[Project] Air pollution analysis


Would you like to feel like a real scientist discovering regularities in large data sets, formulating and testing hypotheses? Do you like to search the Internet for information, connect different facts and draw conclusions? If so, this task is for you: you will have an opportunity to analyze real data and identify how it depends on geographical and meteorological parameters.

The students will get familiar with the air pollution problem, air quality monitoring initiatives and basic geographical and weather factors which influence air quality. Working on the problem will allow the students to demonstrate their analytical skills and practice typical research process steps: understanding and interpreting data, making assumptions and testing hypotheses, generating observations and formulating conclusions. Finally, the analysis will strongly foster good teamwork, brainstorming, and extensive communication within the team.


Hello everyone!

My name is Agnieszka Bukowicka and I’m 17 years old. I am from Warsaw (Poland). I would like to take part in this project because my country belongs to the one of the most polluted ( so it gives me lots of sources to get informations ). I’d love to join an international group to work in this activity.

Thank you,


Hello Agnieszka, my name is Maria Jose and I’m 17 years old too. I am from Albacete (Spain). I agree with this project, so I would like to cooperate with you.

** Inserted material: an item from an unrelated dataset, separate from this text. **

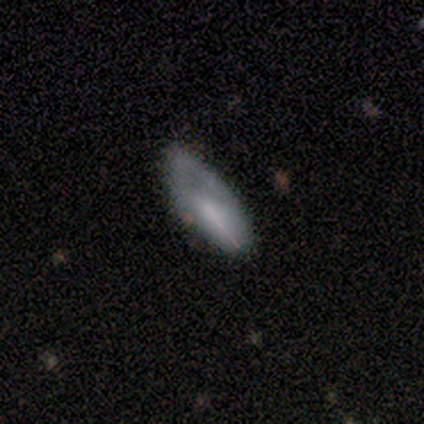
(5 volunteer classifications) This is likely a smooth galaxy (60%). How rounded: likely in between (67%). Merging: possibly none (50%, tied with minor disturbance).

Oh perfect, I’m so glad! So we need only one more person.


Enclosed below please find the main questions and topics discussed during the coaching session on March the 22th 2018 on the topic: Air Pollution Analysis

Q1. Is there any length limit for the project?
Answer: There’s generally no limit, you needn’t worry about the project being too short because the organizers are pretty aware that the time given is relatively short.

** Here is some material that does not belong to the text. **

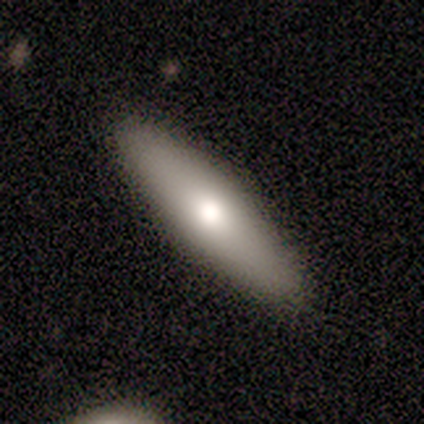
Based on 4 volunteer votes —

Q2. Are many charts required?
Answer: Yes, charts can be included in the solution with appropriate comments attached that back up the hypothesis stated at the beginning.

Q3. May the analysis use also data which is not openly available (e.g. data sent on request).
Answer: Yes, generally it is recommended to use rather openly accessible data, however as it turned out in many case the some kind of data, or historical data is not published. So, if you manage to get this data contacting the data provider, it is OK.

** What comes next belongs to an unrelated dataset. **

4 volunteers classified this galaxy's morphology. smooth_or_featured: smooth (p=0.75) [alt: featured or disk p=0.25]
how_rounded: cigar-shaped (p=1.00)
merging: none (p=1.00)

Tips regarding the data preprocessing
There are many tools we can be used for data preparation and analysis. One of the is NotePad++ which amongst many powerful features offers:
a) Regular expressions support which allows searching data patterns and replacing them by other strings
b) Columnar mode (Alt + RightMouseClick, or choosing appropriate option from menu) – coping, pacing, deleting selecting columns in txt files.